- Genre: Comedy podcast
- Language: American English

Creative team
- Creative director: Joe Plourde

Cast and voices
- Hosted by: Michelle Buteau and Jordan Carlos

Production
- Production: Paula Szuchman; Blakeney Schick; Joanna Solotaroff; Odelia Rubin;
- Length: 30–45 minutes

Publication
- Original release: May 21 – September 3, 2019
- Provider: WNYC Studios

Related
- Website: www.wnycstudios.org/podcasts/adulting/

= Adulting (podcast) =

Comedy podcast

Adulting is a comedy podcast hosted by Michelle Buteau and Jordan Carlos and produced by WNYC Studios.

== Background ==
The show is a comedy podcast hosted by Michelle Buteau and Jordan Carlos and produced by WNYC Studios.
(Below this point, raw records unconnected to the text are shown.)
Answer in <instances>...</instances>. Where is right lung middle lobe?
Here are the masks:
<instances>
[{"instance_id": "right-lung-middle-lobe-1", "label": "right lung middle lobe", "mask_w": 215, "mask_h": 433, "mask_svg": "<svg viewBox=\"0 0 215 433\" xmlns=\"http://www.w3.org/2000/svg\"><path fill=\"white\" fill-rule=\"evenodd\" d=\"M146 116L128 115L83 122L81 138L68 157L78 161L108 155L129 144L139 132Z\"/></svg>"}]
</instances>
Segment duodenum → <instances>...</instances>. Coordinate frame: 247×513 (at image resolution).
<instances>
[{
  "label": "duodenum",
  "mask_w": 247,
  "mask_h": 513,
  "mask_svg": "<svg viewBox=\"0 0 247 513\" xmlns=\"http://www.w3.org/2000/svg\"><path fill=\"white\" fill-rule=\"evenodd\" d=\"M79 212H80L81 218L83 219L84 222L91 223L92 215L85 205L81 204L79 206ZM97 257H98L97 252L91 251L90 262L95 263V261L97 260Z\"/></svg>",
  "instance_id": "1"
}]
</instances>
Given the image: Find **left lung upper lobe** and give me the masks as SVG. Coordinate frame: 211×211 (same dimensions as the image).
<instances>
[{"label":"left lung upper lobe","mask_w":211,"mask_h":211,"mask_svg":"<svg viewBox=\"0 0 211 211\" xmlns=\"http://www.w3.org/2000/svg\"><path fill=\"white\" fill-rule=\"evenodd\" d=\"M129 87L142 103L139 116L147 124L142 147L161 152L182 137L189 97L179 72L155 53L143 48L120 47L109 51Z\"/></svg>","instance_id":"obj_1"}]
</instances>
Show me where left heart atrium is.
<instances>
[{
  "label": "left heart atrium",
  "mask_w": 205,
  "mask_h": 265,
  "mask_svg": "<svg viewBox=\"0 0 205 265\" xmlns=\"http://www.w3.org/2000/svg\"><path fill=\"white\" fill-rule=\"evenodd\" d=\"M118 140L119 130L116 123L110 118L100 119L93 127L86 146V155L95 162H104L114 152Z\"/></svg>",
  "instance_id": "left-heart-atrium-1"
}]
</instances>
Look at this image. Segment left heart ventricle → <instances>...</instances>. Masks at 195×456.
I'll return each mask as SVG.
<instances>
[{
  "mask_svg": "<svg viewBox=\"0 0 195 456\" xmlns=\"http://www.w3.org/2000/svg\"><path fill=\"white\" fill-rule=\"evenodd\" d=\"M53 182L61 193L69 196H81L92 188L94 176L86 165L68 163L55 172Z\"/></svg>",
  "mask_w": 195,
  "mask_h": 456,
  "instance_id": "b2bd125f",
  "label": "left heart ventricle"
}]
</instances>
The show explores what it means to grow up. The first episode debuted on May 21, 2019. The show released episodes on a weekly basis.

The show did a live event featuring Padma Lakshmi, Amber Ruffin and Dan Ahdoot in New York City at the Bell House on February 25, 2019. They did an event at 92nd Street Y.

== Format ==
The show includes standup, advice, and interviews with guests. It is always performed in front of a live audience. Each episode is about thirty to forty minutes long.

== Reception ==

The show was included on Oprah Daily, Marie Claire, Vulture, and Time as one of the best podcasts of 2019.